De nombreuses forces locales de la Bundeswehr, de la police et d’organisations de développement ont dû rester sur place en raison du retrait précipité, et le gouvernement fédéral semble désormais ne plus accepter de nouveaux cas, provoquant l’indignation des ONG.
Critiques sur l’inaction
Jörg Nürnberger du SPD a interrogé en commission sur les raisons pour lesquelles « l’engagement de la chancelière n’avait été visible que de manière sporadique ». Les Verts ont également exprimé des critiques, notamment Canan Bayram qui a déclaré que l’inaction était particulièrement évidente dans les documents examinés. Selon elle, des actions plus rapides auraient pu protéger davantage de forces locales.
Ann-Veruschka Jurisch de la FDP a déploré qu’il était apparu très tôt qu’il y avait des divergences de vues sur l’Afghanistan au sein des ministères.

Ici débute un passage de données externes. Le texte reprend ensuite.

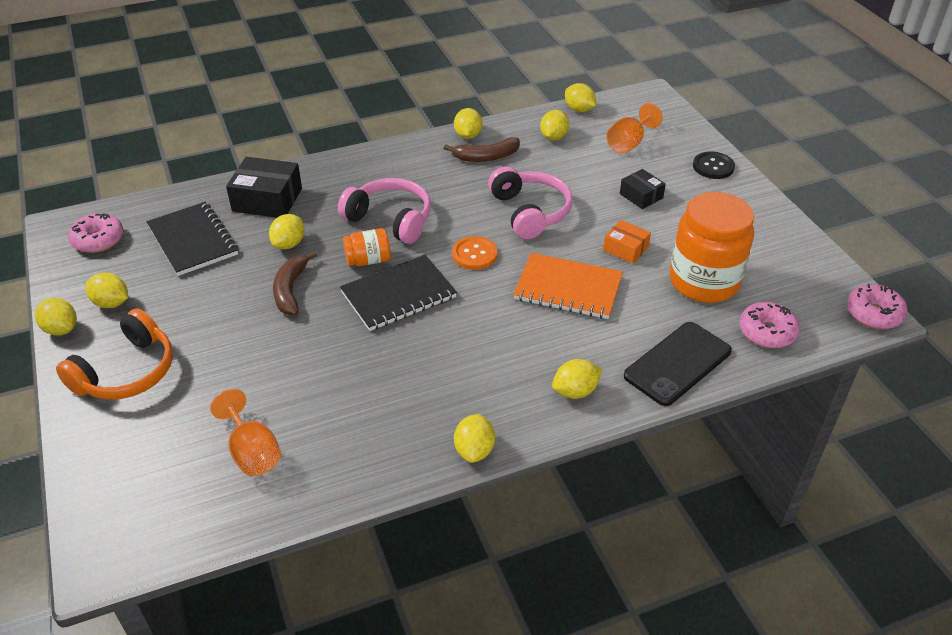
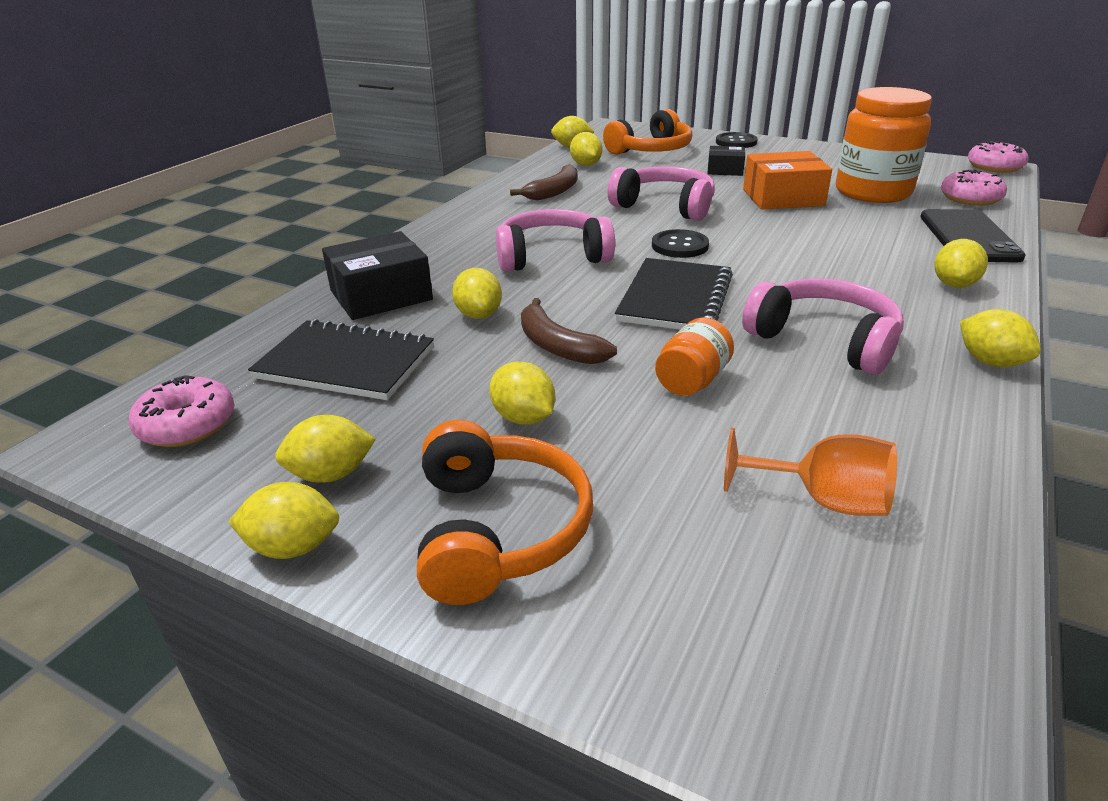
camera: 40 degrees left, 10 degrees down
(368, 260) = (592, 290): orange jar -> orange jar (692, 380)
(419, 376) = (824, 340): none -> pink headphones
(468, 135) = (509, 186): yellow lemon -> yellow lemon (523, 418)
(474, 254) = (679, 246): orange button -> black button
(568, 288) = (798, 233): orange notebook -> none
(625, 249) = (783, 197): orange box -> orange box, size x1.71
(628, 143) = (651, 150): orange goblet -> orange headphones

Bien que Merkel ne se soit pas présentée devant la presse, elle a informé les députés des discussions avec les ministères concernés, tout en laissant entendre que les possibilités d’influence du gouvernement fédéral étaient limitées.
Elle a également abordé la décision des États-Unis de retirer rapidement leurs troupes, soulignant qu’il était clair qu’aucune action supplémentaire ne pouvait être entreprise en Afghanistan sans l’appui américain.
Helge Braun, ancien chef de cabinet, a également été interrogé. Selon lui, il aurait été préférable de se préparer à une prise de pouvoir rapide par les talibans, même si le renseignement extérieur allemand avait jugé un tel scénario peu probable.